*** Task material Section Begins ***

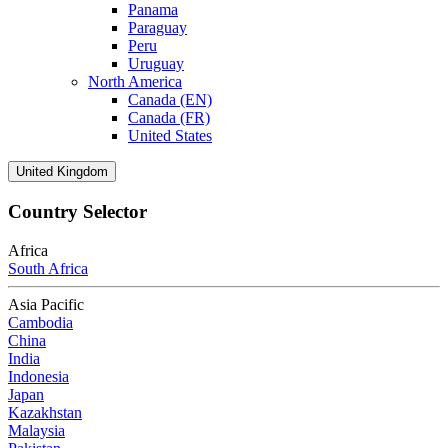
Panama
Paraguay
Peru
Uruguay
North America
Canada (EN)
Canada (FR)
United States
United Kingdom
Country Selector
Africa
South Africa
Asia Pacific
Cambodia
China
India
Indonesia
Japan
Kazakhstan
Malaysia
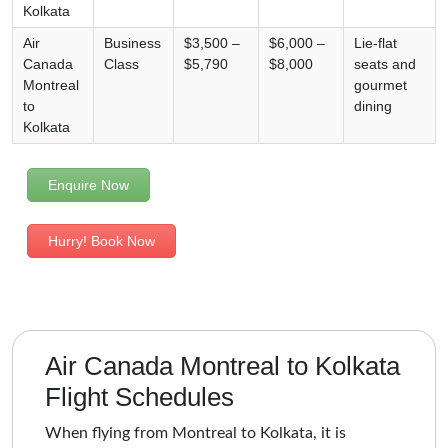
Kolkata
Air
Business
$3,500 –
$6,000 –
Lie-flat
Canada
Class
$5,790
$8,000
seats and
Montreal
gourmet
to
dining
Kolkata
Enquire Now
Hurry! Book Now
Air Canada Montreal to Kolkata
Flight Schedules
When flying from Montreal to Kolkata, it is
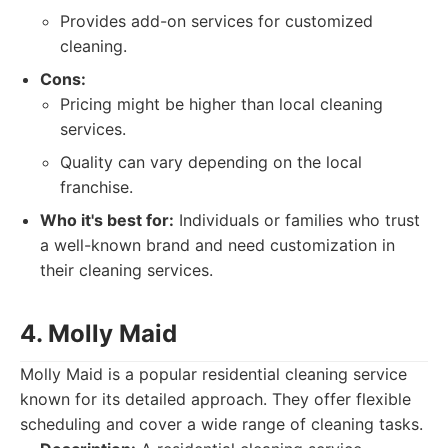
Provides add-on services for customized
cleaning.
Cons:
Pricing might be higher than local cleaning
services.
Quality can vary depending on the local
franchise.
Who it's best for:
Individuals or families who trust
a well-known brand and need customization in
their cleaning services.
4. Molly Maid
Molly Maid is a popular residential cleaning service
known for its detailed approach. They offer flexible
scheduling and cover a wide range of cleaning tasks.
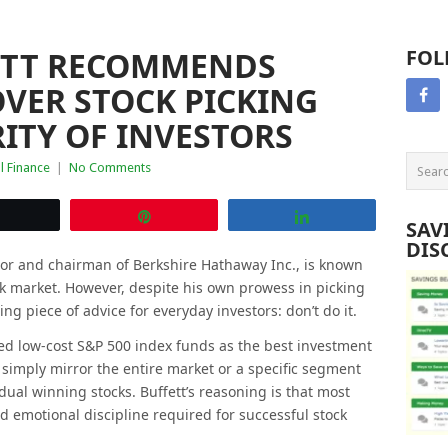
ETT RECOMMENDS
FOL
VER STOCK PICKING
ITY OF INVESTORS
l Finance
|
No Comments
Tweet
Pin
Share
SAV
DIS
tor and chairman of Berkshire Hathaway Inc., is known
ock market. However, despite his own prowess in picking
ing piece of advice for everyday investors: don’t do it.
d low-cost S&P 500 index funds as the best investment
simply mirror the entire market or a specific segment
vidual winning stocks. Buffett’s reasoning is that most
nd emotional discipline required for successful stock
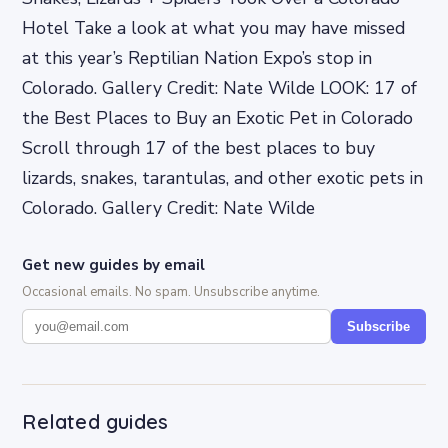
Hotel Take a look at what you may have missed
at this year’s Reptilian Nation Expo’s stop in
Colorado. Gallery Credit: Nate Wilde LOOK: 17 of
the Best Places to Buy an Exotic Pet in Colorado
Scroll through 17 of the best places to buy
lizards, snakes, tarantulas, and other exotic pets in
Colorado. Gallery Credit: Nate Wilde
Get new guides by email
Occasional emails. No spam. Unsubscribe anytime.
Subscribe
Related guides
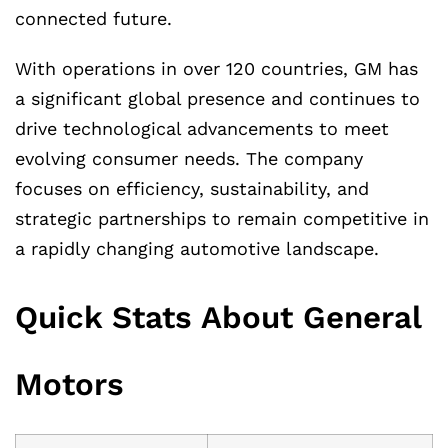
connected future.
With operations in over 120 countries, GM has
a significant global presence and continues to
drive technological advancements to meet
evolving consumer needs. The company
focuses on efficiency, sustainability, and
strategic partnerships to remain competitive in
a rapidly changing automotive landscape.
Quick Stats About General
Motors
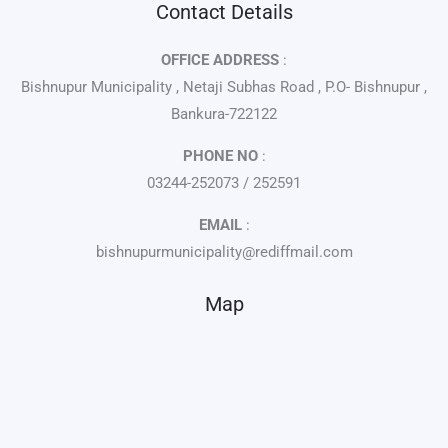
Contact Details
OFFICE ADDRESS
:
Bishnupur Municipality , Netaji Subhas Road , P.O- Bishnupur ,
Bankura-722122
PHONE NO
:
03244-252073 / 252591
EMAIL
:
bishnupurmunicipality@rediffmail.com
Map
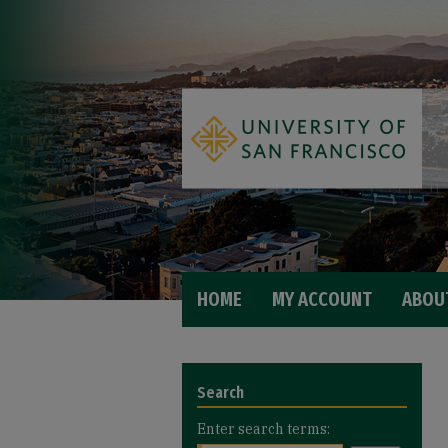
HOME
MY ACCOUNT
ABOU
Search
Enter search terms:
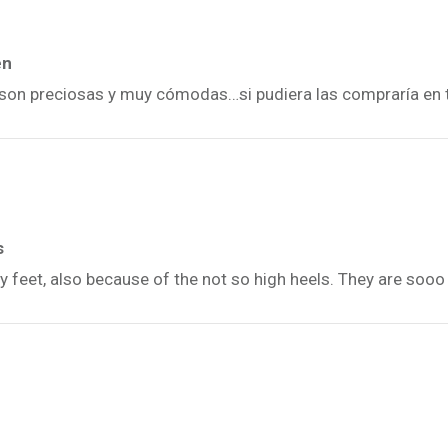
én
n, son preciosas y muy cómodas…si pudiera las compraría en 
s
y feet, also because of the not so high heels. They are sooo 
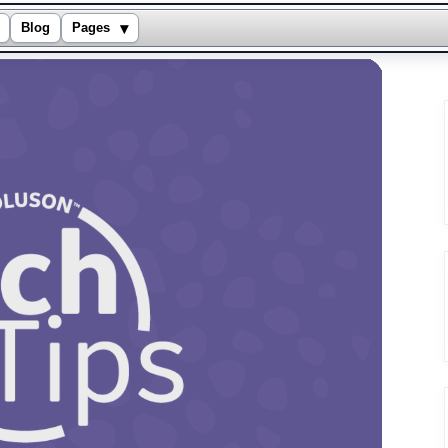
▾
Blog
Pages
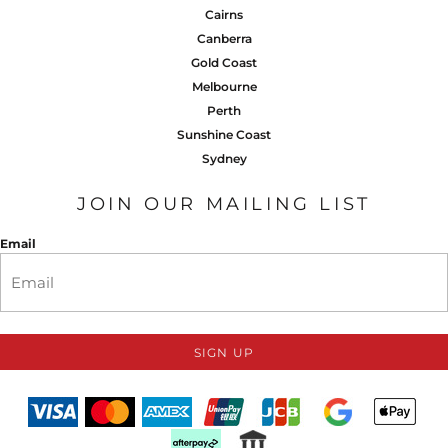
Cairns
Canberra
Gold Coast
Melbourne
Perth
Sunshine Coast
Sydney
JOIN OUR MAILING LIST
Email
SIGN UP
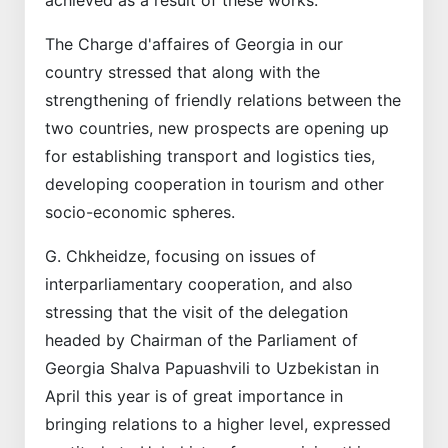
The Charge d'affaires of Georgia in our
country stressed that along with the
strengthening of friendly relations between the
two countries, new prospects are opening up
for establishing transport and logistics ties,
developing cooperation in tourism and other
socio-economic spheres.
G. Chkheidze, focusing on issues of
interparliamentary cooperation, and also
stressing that the visit of the delegation
headed by Chairman of the Parliament of
Georgia Shalva Papuashvili to Uzbekistan in
April this year is of great importance in
bringing relations to a higher level, expressed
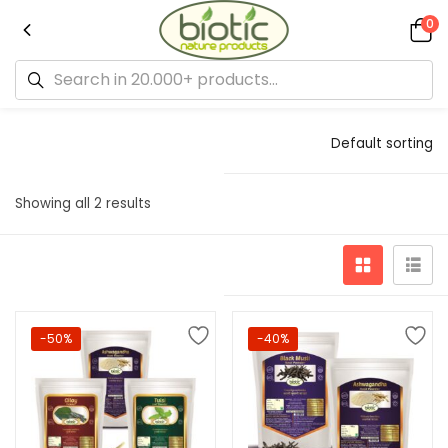
0
Default sorting
Showing all 2 results
-50%
-40%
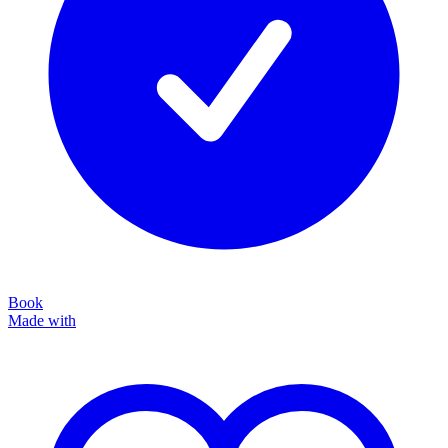
Book
Made with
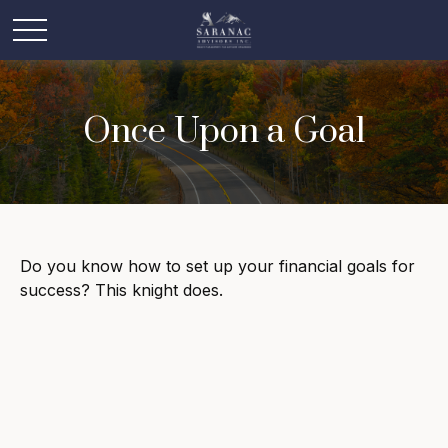
Once Upon a Goal
Do you know how to set up your financial goals for
success? This knight does.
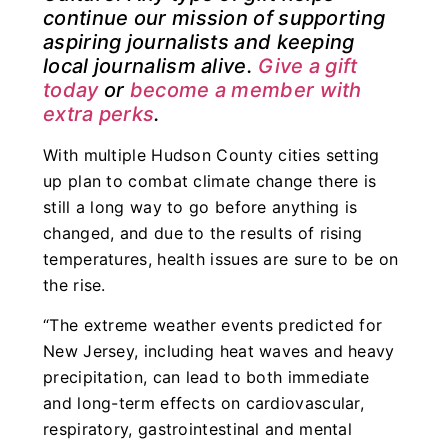
continue our mission of supporting
aspiring journalists and keeping
local journalism alive.
Give a gift
today
or
become a member with
extra perks
.
With multiple Hudson County cities setting
up plan to combat climate change there is
still a long way to go before anything is
changed, and due to the results of rising
temperatures, health issues are sure to be on
the rise.
“The extreme weather events predicted for
New Jersey, including heat waves and heavy
precipitation, can lead to both immediate
and long-term effects on cardiovascular,
respiratory, gastrointestinal and mental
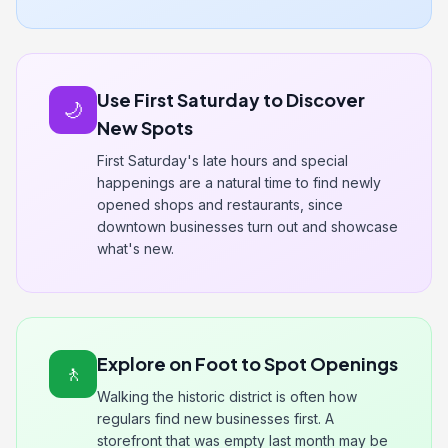
Use First Saturday to Discover
🌙
New Spots
First Saturday's late hours and special
happenings are a natural time to find newly
opened shops and restaurants, since
downtown businesses turn out and showcase
what's new.
Explore on Foot to Spot Openings
🚶
Walking the historic district is often how
regulars find new businesses first. A
storefront that was empty last month may be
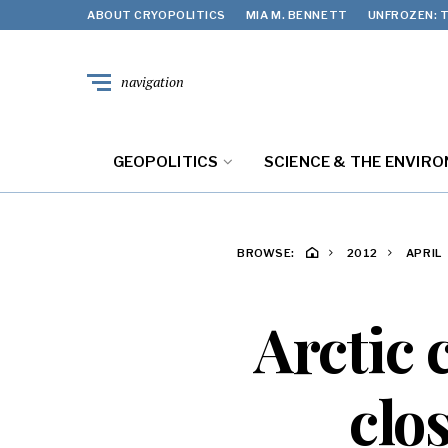
ABOUT CRYOPOLITICS
MIA M. BENNETT
UNFROZEN: T
navigation
GEOPOLITICS
SCIENCE & THE ENVIR
BROWSE:
2012
APRIL
Arctic 
clo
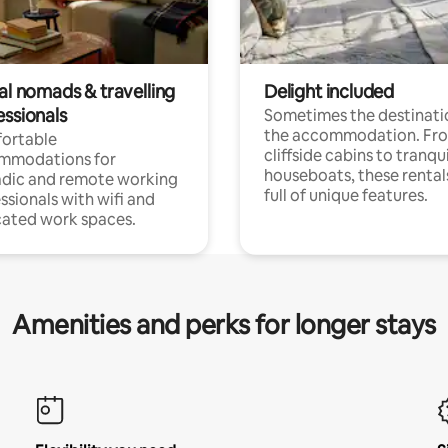
al nomads & travelling
Delight included
essionals
Sometimes the destinatio
the accommodation. Fr
ortable
cliffside cabins to tranqui
mmodations for
houseboats, these rental
dic and remote working
full of unique features.
ssionals with wifi and
ated work spaces.
Amenities and perks for longer stays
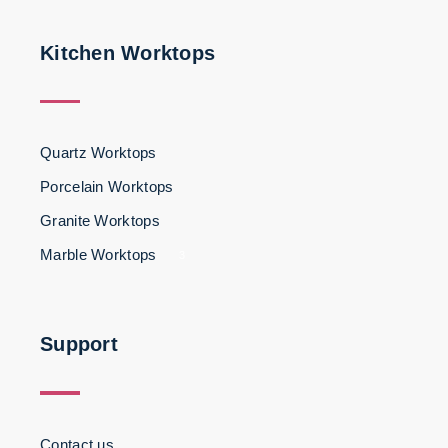
Kitchen Worktops
Quartz Worktops
Porcelain Worktops
Granite Worktops
Marble Worktops
3
Support
Contact us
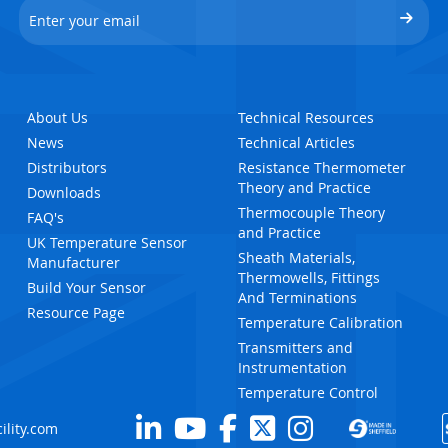
About Us
Technical Resources
News
Technical Articles
Distributors
Resistance Thermometer
Theory and Practice
Downloads
Thermocouple Theory
FAQ's
and Practice
UK Temperature Sensor
Sheath Materials,
Manufacturer
Thermowells, Fittings
Build Your Sensor
And Terminations
Resource Page
Temperature Calibration
Transmitters and
Instrumentation
Temperature Control
ility.com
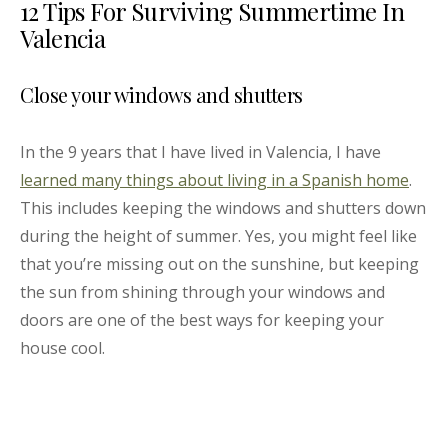
12 Tips For Surviving Summertime In
Valencia
Close your windows and shutters
In the 9 years that I have lived in Valencia, I have
learned many things about living in a Spanish home
.
This includes keeping the windows and shutters down
during the height of summer. Yes, you might feel like
that you’re missing out on the sunshine, but keeping
the sun from shining through your windows and
doors are one of the best ways for keeping your
house cool.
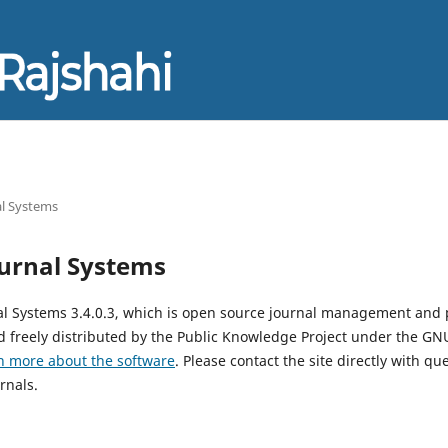
l Systems
urnal Systems
al Systems 3.4.0.3, which is open source journal management and 
 freely distributed by the Public Knowledge Project under the GNU
n more about the software
. Please contact the site directly with qu
rnals.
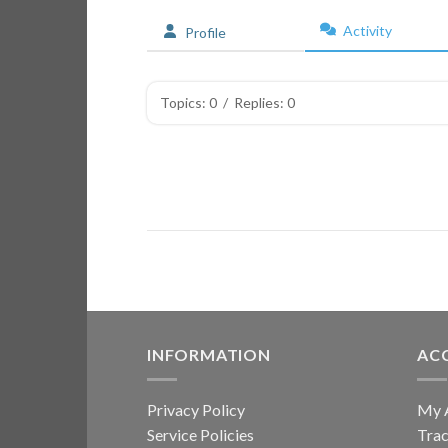
Activity
Profile
Topics: 0
/
Replies: 0
INFORMATION
AC
Privacy Policy
My 
Service Policies
Trac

*** Task material Section Ends ***

§ Assignment
Please copy every record above exactly, but leave the pictures out.

§ Task answer
Panama
Paraguay
Peru
Uruguay
North America
Canada (EN)
Canada (FR)
United States
United Kingdom
Country Selector
Africa
South Africa
Asia Pacific
Cambodia
China
India
Indonesia
Japan
Kazakhstan
Malaysia
Kolkata
Air
Business
$3,500 –
$6,000 –
Lie-flat
Canada
Class
$5,790
$8,000
seats and
Montreal
gourmet
to
dining
Kolkata
Enquire Now
Hurry! Book Now
Air Canada Montreal to Kolkata
Flight Schedules
When flying from Montreal to Kolkata, it is
Provides add-on services for customized
cleaning.
Cons:
Pricing might be higher than local cleaning
services.
Quality can vary depending on the local
franchise.
Who it's best for:
Individuals or families who trust
a well-known brand and need customization in
their cleaning services.
4. Molly Maid
Molly Maid is a popular residential cleaning service
known for its detailed approach. They offer flexible
scheduling and cover a wide range of cleaning tasks.
ETT RECOMMENDS
FOL
VER STOCK PICKING
ITY OF INVESTORS
l Finance
|
No Comments
Tweet
Pin
Share
SAV
DIS
tor and chairman of Berkshire Hathaway Inc., is known
ock market. However, despite his own prowess in picking
ing piece of advice for everyday investors: don’t do it.
d low-cost S&P 500 index funds as the best investment
simply mirror the entire market or a specific segment
vidual winning stocks. Buffett’s reasoning is that most
nd emotional discipline required for successful stock
Hotel Take a look at what you may have missed
at this year’s Reptilian Nation Expo’s stop in
Colorado. Gallery Credit: Nate Wilde LOOK: 17 of
the Best Places to Buy an Exotic Pet in Colorado
Scroll through 17 of the best places to buy
lizards, snakes, tarantulas, and other exotic pets in
Colorado. Gallery Credit: Nate Wilde
Get new guides by email
Occasional emails. No spam. Unsubscribe anytime.
Subscribe
Related guides
connected future.
With operations in over 120 countries, GM has
a significant global presence and continues to
drive technological advancements to meet
evolving consumer needs. The company
focuses on efficiency, sustainability, and
strategic partnerships to remain competitive in
a rapidly changing automotive landscape.
Quick Stats About General
Motors
Contact Details
OFFICE ADDRESS
:
Bishnupur Municipality , Netaji Subhas Road , P.O- Bishnupur ,
Bankura-722122
PHONE NO
:
03244-252073 / 252591
EMAIL
:
bishnupurmunicipality@rediffmail.com
Map
HOME
MY ACCOUNT
ABOU
Search
Enter search terms:
én
n, son preciosas y muy cómodas…si pudiera las compraría en 
s
y feet, also because of the not so high heels. They are sooo 
▾
Blog
Pages
Cairns
Canberra
Gold Coast
Melbourne
Perth
Sunshine Coast
Sydney
JOIN OUR MAILING LIST
Email
SIGN UP
The Charge d'affaires of Georgia in our
country stressed that along with the
strengthening of friendly relations between the
two countries, new prospects are opening up
for establishing transport and logistics ties,
developing cooperation in tourism and other
socio-economic spheres.
G. Chkheidze, focusing on issues of
interparliamentary cooperation, and also
stressing that the visit of the delegation
headed by Chairman of the Parliament of
Georgia Shalva Papuashvili to Uzbekistan in
April this year is of great importance in
bringing relations to a higher level, expressed
0
Default sorting
Showing all 2 results
-50%
-40%
Book
Made with
Once Upon a Goal
Do you know how to set up your financial goals for
success? This knight does.
continue our mission of supporting
aspiring journalists and keeping
local journalism alive.
Give a gift
today
or
become a member with
extra perks
.
With multiple Hudson County cities setting
up plan to combat climate change there is
still a long way to go before anything is
changed, and due to the results of rising
temperatures, health issues are sure to be on
the rise.
“The extreme weather events predicted for
New Jersey, including heat waves and heavy
precipitation, can lead to both immediate
and long-term effects on cardiovascular,
respiratory, gastrointestinal and mental
Use First Saturday to Discover
🌙
New Spots
First Saturday's late hours and special
happenings are a natural time to find newly
opened shops and restaurants, since
downtown businesses turn out and showcase
what's new.
Explore on Foot to Spot Openings
🚶
Walking the historic district is often how
regulars find new businesses first. A
storefront that was empty last month may be
ABOUT CRYOPOLITICS
MIA M. BENNETT
UNFROZEN: T
navigation
GEOPOLITICS
SCIENCE & THE ENVIR
BROWSE:
2012
APRIL
Arctic 
clo
al nomads & travelling
Delight included
essionals
Sometimes the destinatio
the accommodation. Fr
ortable
cliffside cabins to tranqui
mmodations for
houseboats, these rental
dic and remote working
full of unique features.
ssionals with wifi and
ated work spaces.
Amenities and perks for longer stays
Kitchen Worktops
Quartz Worktops
Porcelain Worktops
Granite Worktops
Marble Worktops
3
Support
Contact us
About Us
Technical Resources
News
Technical Articles
Distributors
Resistance Thermometer
Theory and Practice
Downloads
Thermocouple Theory
FAQ's
and Practice
UK Temperature Sensor
Sheath Materials,
Manufacturer
Thermowells, Fittings
Build Your Sensor
And Terminations
Resource Page
Temperature Calibration
Transmitters and
Instrumentation
Temperature Control
ility.com
12 Tips For Surviving Summertime In
Valencia
Close your windows and shutters
In the 9 years that I have lived in Valencia, I have
learned many things about living in a Spanish home
.
This includes keeping the windows and shutters down
during the height of summer. Yes, you might feel like
that you’re missing out on the sunshine, but keeping
the sun from shining through your windows and
doors are one of the best ways for keeping your
house cool.
l Systems
urnal Systems
al Systems 3.4.0.3, which is open source journal management and 
 freely distributed by the Public Knowledge Project under the GNU
n more about the software
. Please contact the site directly with qu
rnals.
Activity
Profile
Topics: 0
/
Replies: 0
INFORMATION
AC
Privacy Policy
My 
Service Policies
Trac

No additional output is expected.